French President Emmanuel Macron has caused a stir by saying that Europe has no interest in accelerating the conflict in Taiwan and should become a “third pole,” independent of Washington and Beijing.
Politicians on both sides of the Atlantic on Monday criticized the president’s position as being too accommodating of China, while it carried out military drills around Taiwan.
In the interview conducted when Macron was traveling from Beijing to Guangzhou, he said that Europe should avoid being “caught up in crises that are not ours,” Politico reported.
Photo: AFP
While Macron did not specify what crises he was referring to, he later cautioned Europe against becoming a “follower” of either the US or China on the issue of Taiwan.
“The question Europeans need to answer ... is it in our interest to accelerate [a crisis] on Taiwan? No. The worse thing would be to think that we Europeans must become followers on this topic and take our cue from the US agenda and a Chinese overreaction,” he said.
German lawmaker Norbert Roettgen, former chairman of the Bundestag’s Committee on Foreign Affairs, wrote on Twitter that Macron had “managed to turn his China trip into a PR coup for Xi and a foreign policy disaster for Europe,” referring to Chinese President Xi Jinping (習近平).
The French president was “increasingly isolating himself in Europe,” Roettgen wrote.
In a video posted on Twitter, US Senator Marco Rubio drew parallels with the conflict in Ukraine, on which Macron hopes to enlist the help of China.

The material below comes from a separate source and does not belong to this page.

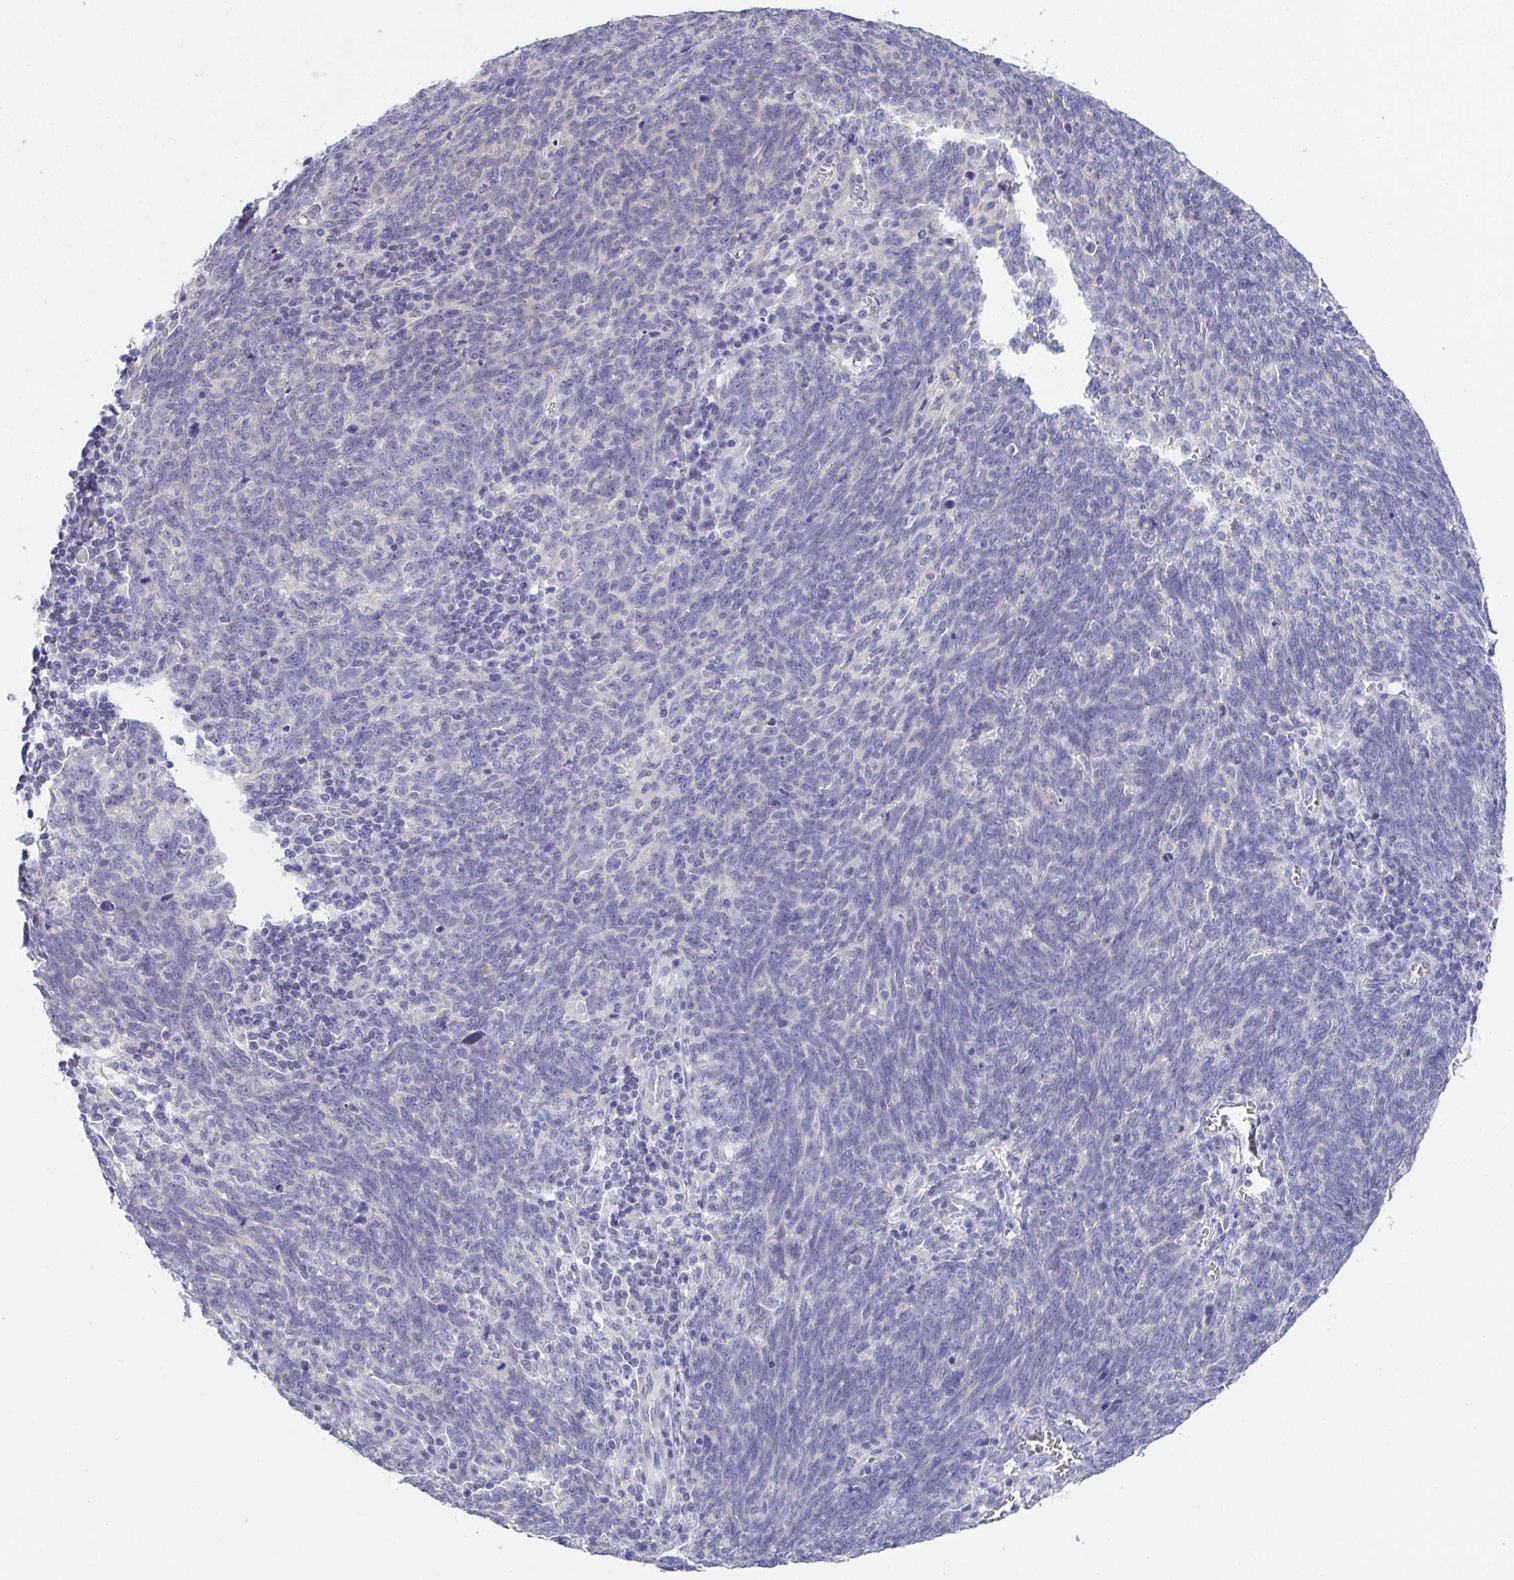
{"staining": {"intensity": "negative", "quantity": "none", "location": "none"}, "tissue": "lung cancer", "cell_type": "Tumor cells", "image_type": "cancer", "snomed": [{"axis": "morphology", "description": "Squamous cell carcinoma, NOS"}, {"axis": "topography", "description": "Lung"}], "caption": "Immunohistochemistry (IHC) photomicrograph of neoplastic tissue: human lung squamous cell carcinoma stained with DAB (3,3'-diaminobenzidine) shows no significant protein staining in tumor cells.", "gene": "CXCR1", "patient": {"sex": "female", "age": 72}}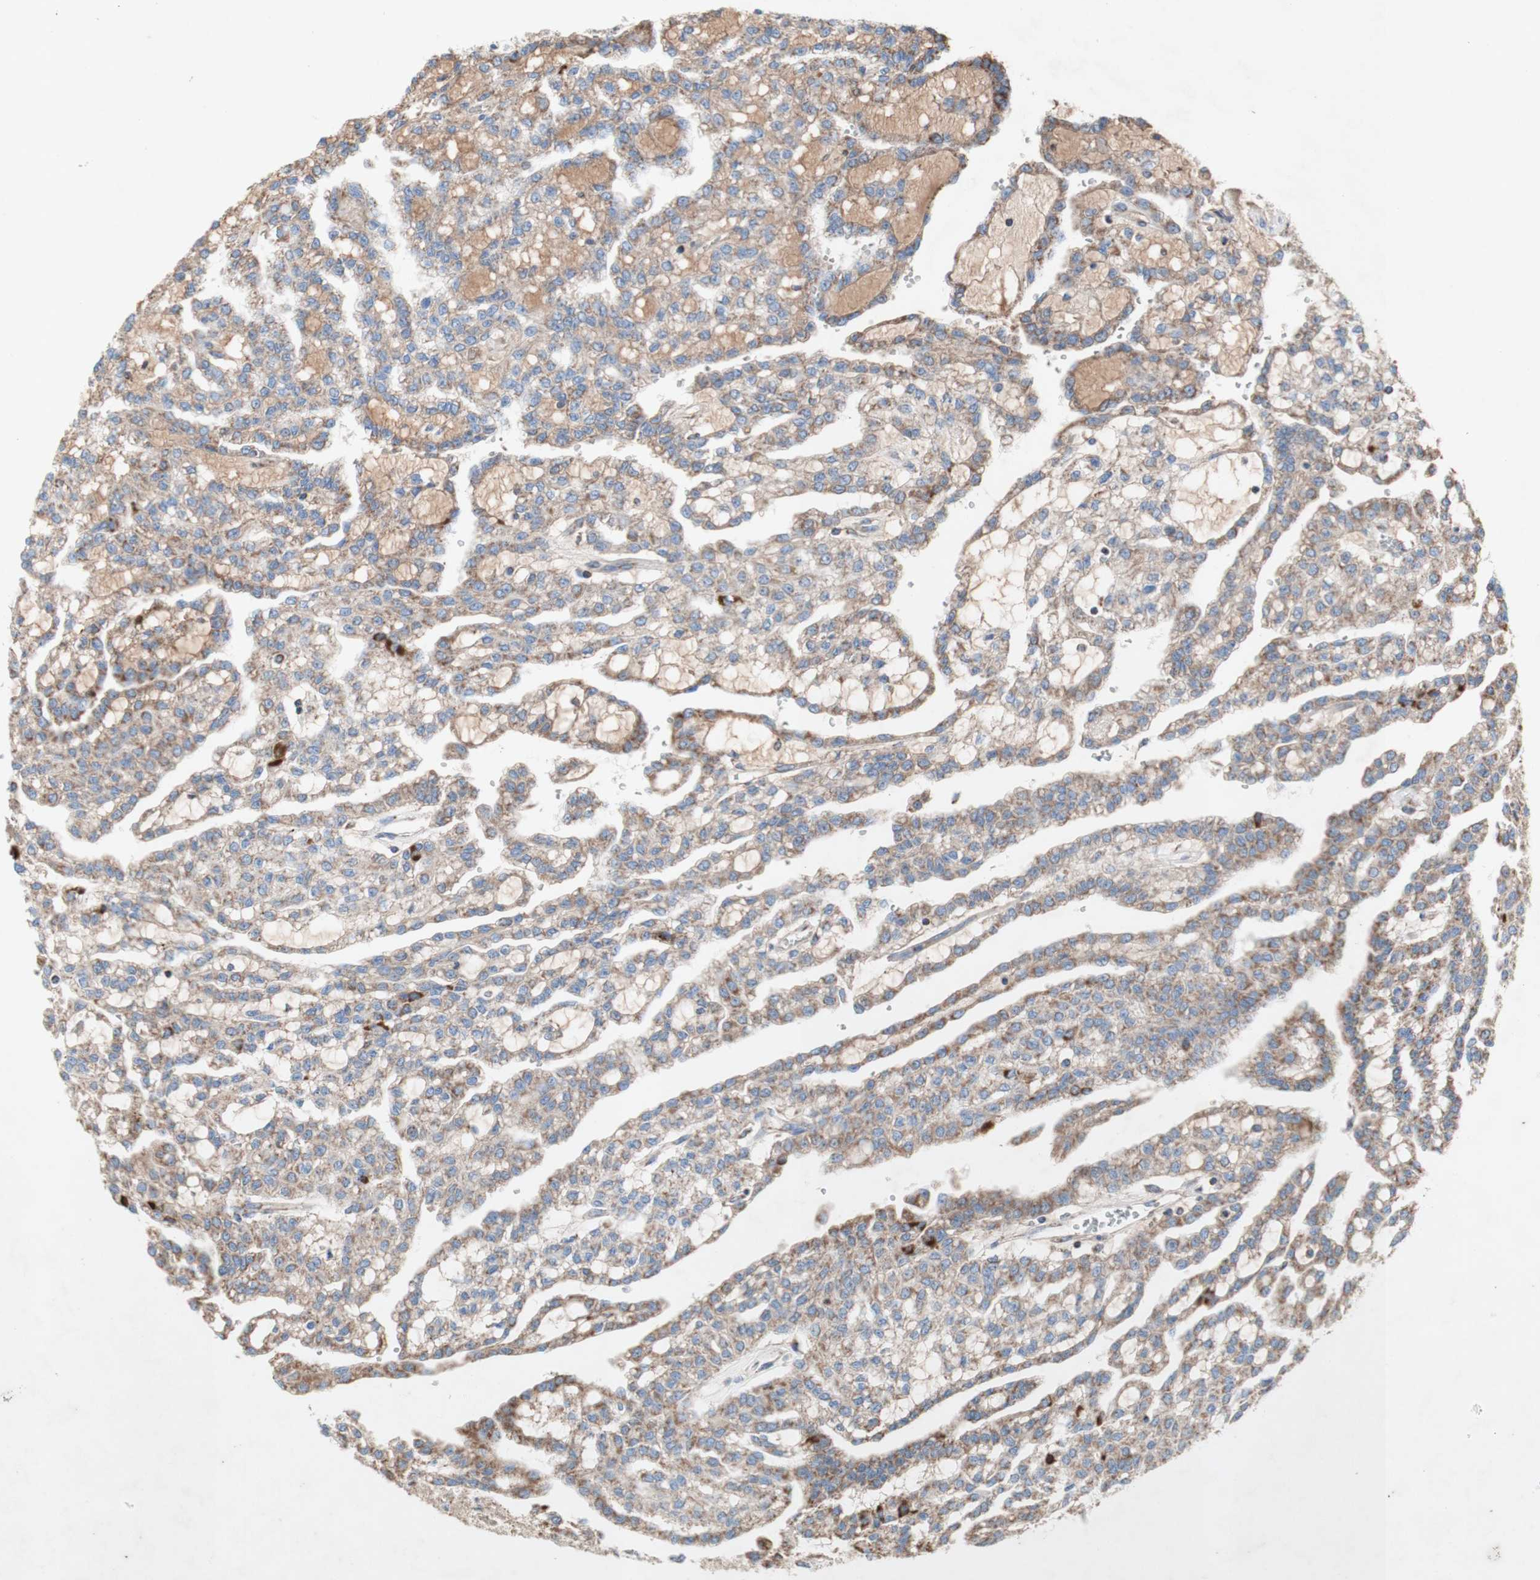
{"staining": {"intensity": "weak", "quantity": ">75%", "location": "cytoplasmic/membranous"}, "tissue": "renal cancer", "cell_type": "Tumor cells", "image_type": "cancer", "snomed": [{"axis": "morphology", "description": "Adenocarcinoma, NOS"}, {"axis": "topography", "description": "Kidney"}], "caption": "Human renal cancer (adenocarcinoma) stained with a brown dye demonstrates weak cytoplasmic/membranous positive positivity in about >75% of tumor cells.", "gene": "SDHB", "patient": {"sex": "male", "age": 63}}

If Europe does not “pick sides between the US and China over Taiwan, then maybe we shouldn’t be picking sides either” on Ukraine, Rubio said.
Pascal Confavreux, spokesman for the French embassy in the US, said that Macron’s comments had been “overinterpreted.”
“The US is our ally with whom we share our values,” Confavreux wrote on Twitter.
The Elysee Palace did not respond to requests for comment.
Meanwhile, the Inter-Parliamentary Alliance on China also criticized Macron for what it called “ill-judged remarks” that sent a signal of “indifference” over Taiwan as it faces increased pressure from China.
The group of cross-parliamentarian politicians expressed “dismay” over Macron’s “ill-judged remarks” in an interview with Politico and Les Echos, saying they “undermine the decades-long commitment of the international community to maintaining peace across the Taiwan Strait.”
The alliance said that Macron’s comments were “severely out of step with the feeling across Europe’s legislatures and beyond.”
Macron does “not speak for Europe,” it said in a statement, adding that it would continue to urge democratic governments to “do everything possible to ensure that Beijing’s aggressive stance towards Taiwan receives the hostile reception it deserves from the international community.”
Thirty-eight parliamentarians signed the statement, said the alliance, an unofficial organization that includes more than 200 lawmakers from 27 legislatures.
In Taipei, the Ministry of Foreign Affairs said in a statement that it would contact French authorities soon to ascertain “the meaning of Macron’s remarks” in the interview.
Macron visited China from Wednesday to Saturday last week in a bid to urge Beijing to help end Russia’s war in Ukraine, with European Commission President Ursula von der Leyen joining part of his itinerary, including a trilateral meeting with Xi on Thursday last week.
Von der Leyen later told a news conference in Beijing that she had reiterated the EU’s position on the issue of Taiwan with Xi.
“We have a very clear interest in preserving the stability, the peace and the status quo in the Taiwan Strait,” she told the news conference. “The threat of the use of force to change the status quo [in this region] is unacceptable.”
Macron, on the other hand, was described by some Western media and analysts as taking a more conciliatory tone with Chinese officials.
A joint statement issued after Macron and Xi held an informal meeting on Friday last week did not mention Taiwan or cross-strait relations, with the French side reaffirming its “attachment to the one China policy.”
The French president concluded his trip to China and headed back to Paris on Saturday, the day Beijing launched three days of military exercises around Taiwan following a meeting between President Tsai Ing-wen (蔡英文) and US House of Representatives Speaker Kevin McCarthy in California.
Separately yesterday, Angus Campbell, chief of the Australian Defence Force, when asked by reporters if Canberra had a role in any future conflict over Taiwan, said that “anything that undermines the security, stability and prosperity of the Indo-Pacific region in which we live is of interest to Australia.”
“The question then might arise what particular circumstance or scenario enlivens what form of interest and in what form of response,” Campbell said.
The war in Ukraine showed that there was no way to predict how any war would unfold, he said.
“I encourage all parties to areas of international tension to find other ways to resolve that tension... A stable secure free and open Indo-Pacific for all nations is in Australia’s interest,” he added.